Looking at going tubulars, but want to make sure before I buy tires that the valve core is removable. I know Tufo you can remove, but what about other tires?? I currently ride the Conti GP4000s and would like to keep the same tires, but whats the verdict on these?? Thanks in advance!


----------



## ewitz (Sep 11, 2002)

Vittoria Corsa EVO CX has a removable valve. Unscrew the red one that comes on the tire and install a complete valve assembly with the required length.

http://www.topeak.com/products/Pumps/PrestaValveExtenderXL


----------



## Michael15 (Aug 17, 2010)

19surf74 said:


> Looking at going tubulars, but want to make sure before I buy tires that the valve core is removable. I know Tufo you can remove, but what about other tires?? I currently ride the Conti GP4000s and would like to keep the same tires, but whats the verdict on these?? Thanks in advance!

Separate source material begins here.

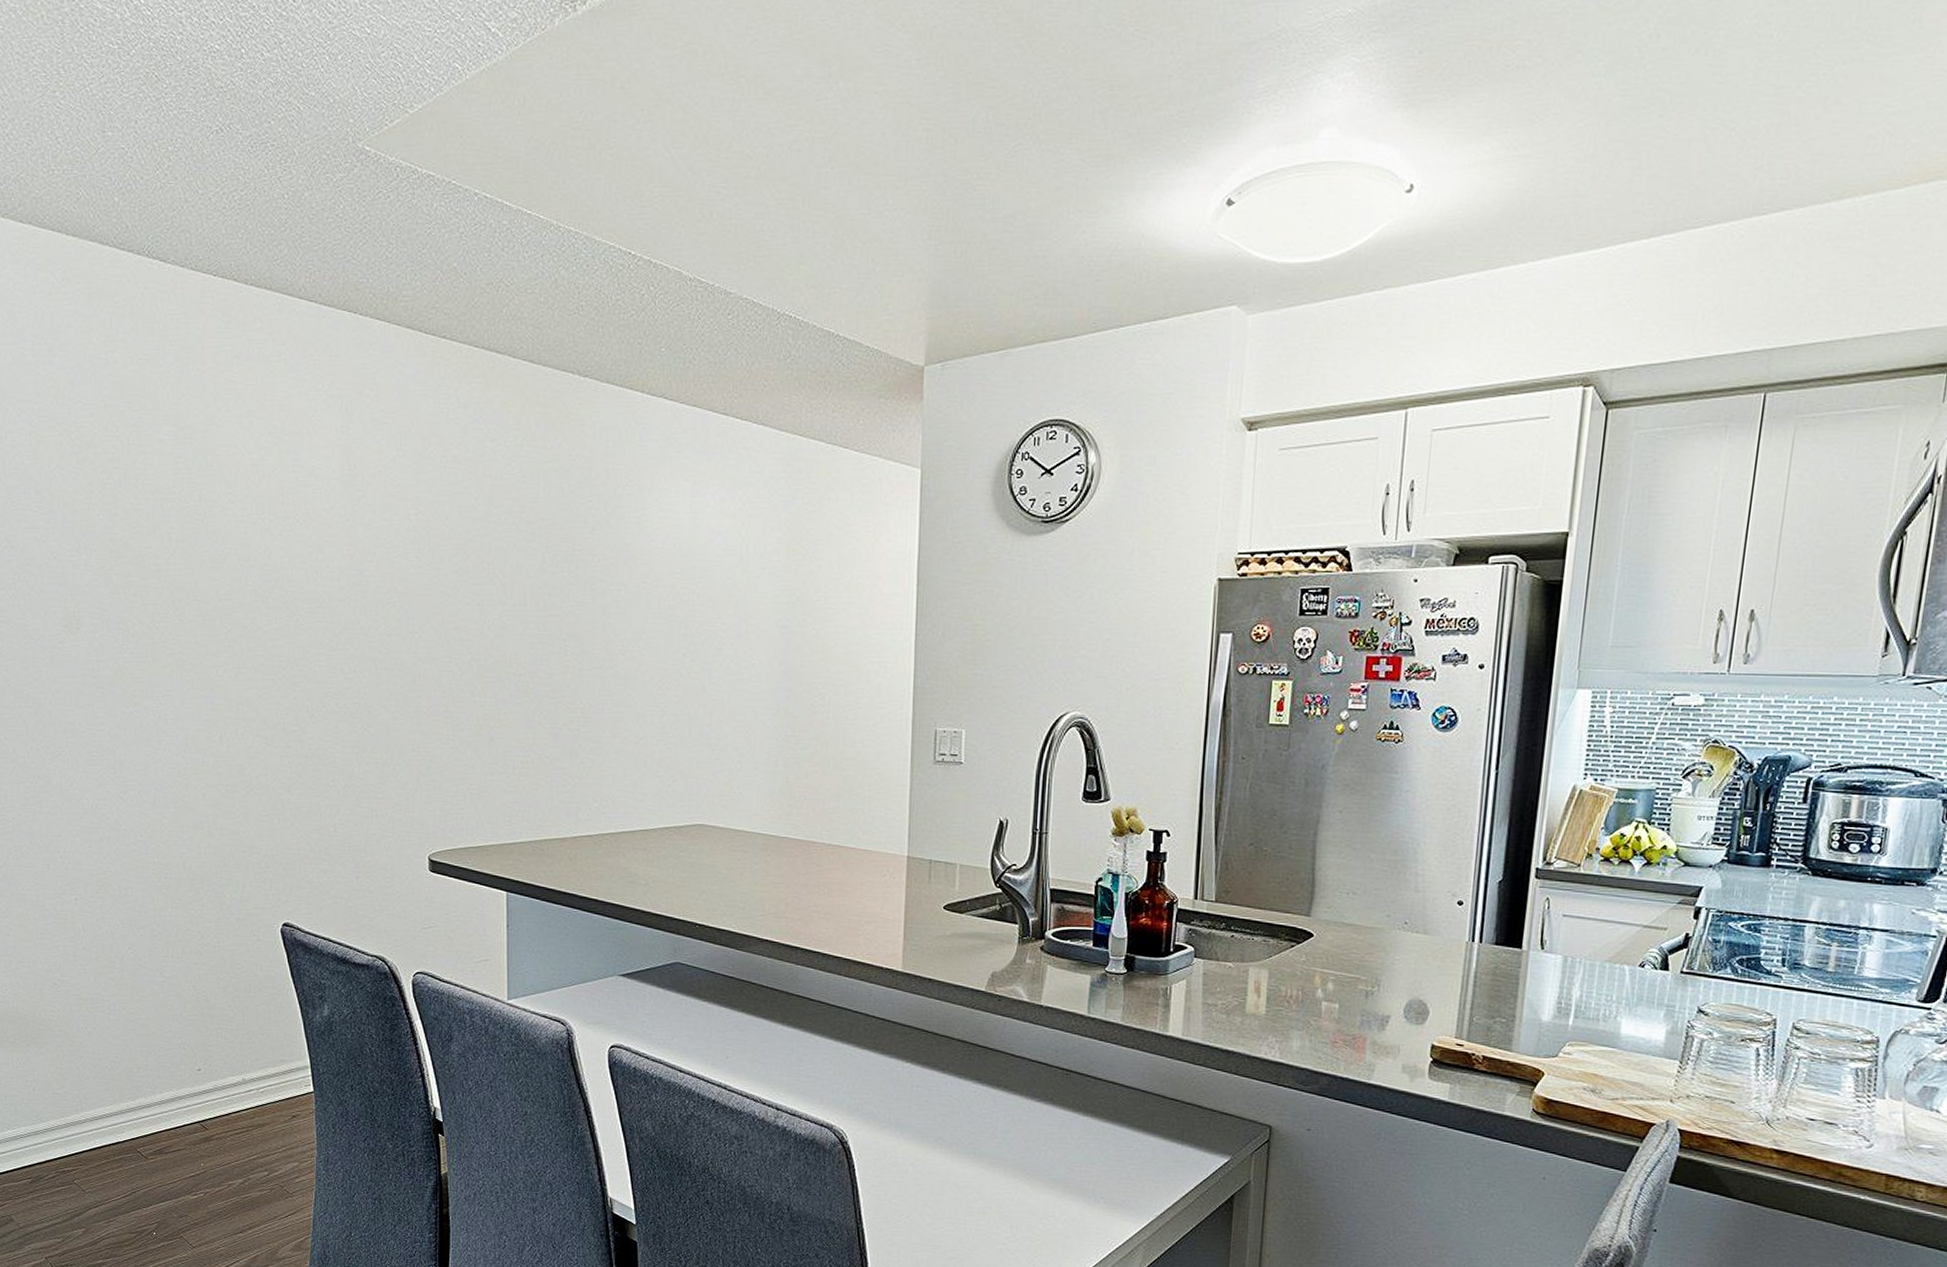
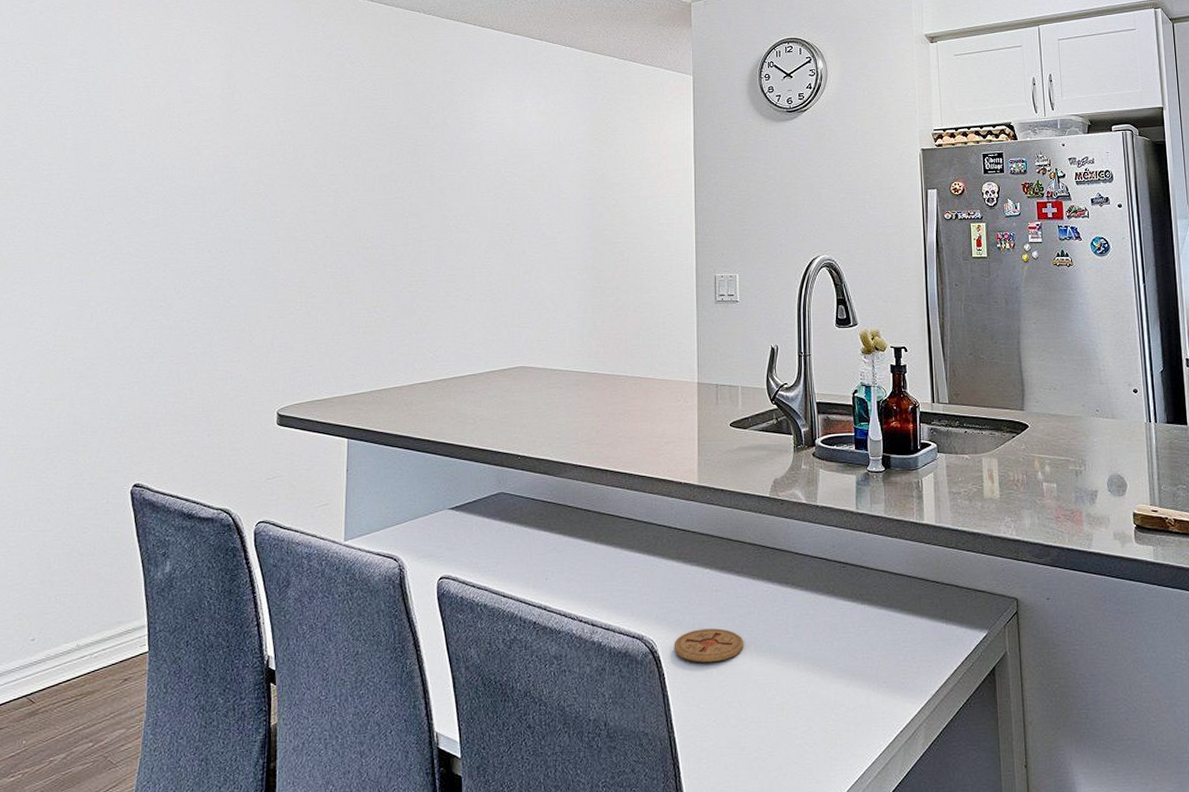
coaster: none [866,1124,945,1159] -> present [674,628,744,662]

I just bought the Conti GP 4000 and will be putting them on my Zipp 303's. I just bought vavle extensions for them and i'm good to go as the core is easily removable and hence ready for tire sealant in case of flat.


----------



## jwp3476 (Jun 22, 2010)

Conti Comps, Sprinters, & Podiums have removable cores.


----------



## bikerjulio (Jan 19, 2010)

With my Rubinos its more like the whole valve unscrews, not just the core. They sell different length valves:

http://www.vittoria.com/product/accessories/


----------



## EDUC8-or (Jan 2, 2009)

jwp3476 said:


> Conti Comps, Sprinters, & Podiums have removable cores.


I've heard the Sprinter Gatorskins have removable cores, but the standard Sprinters do not, can anyone confirm or deny this? Thinking about using the Tufo valve extender instead of Zipp and running Stans sealant.


----------



## jwp3476 (Jun 22, 2010)

All of the Sprinters I have (6), the Podium, and the Comps and GP4000s I have had in the past, have/had removable cores.


----------



## cdhbrad (Feb 18, 2003)

All the Conti tubulars, except for the entry level Giro, have removable valve cores.


----------



## EDUC8-or (Jan 2, 2009)

cdhbrad said:


> All the Conti tubulars, except for the entry level Giro, have removable valve cores.





jwp3476 said:


> All of the Sprinters I have (6), the Podium, and the Comps and GP4000s I have had in the past, have/had removable cores.


Thanks.


----------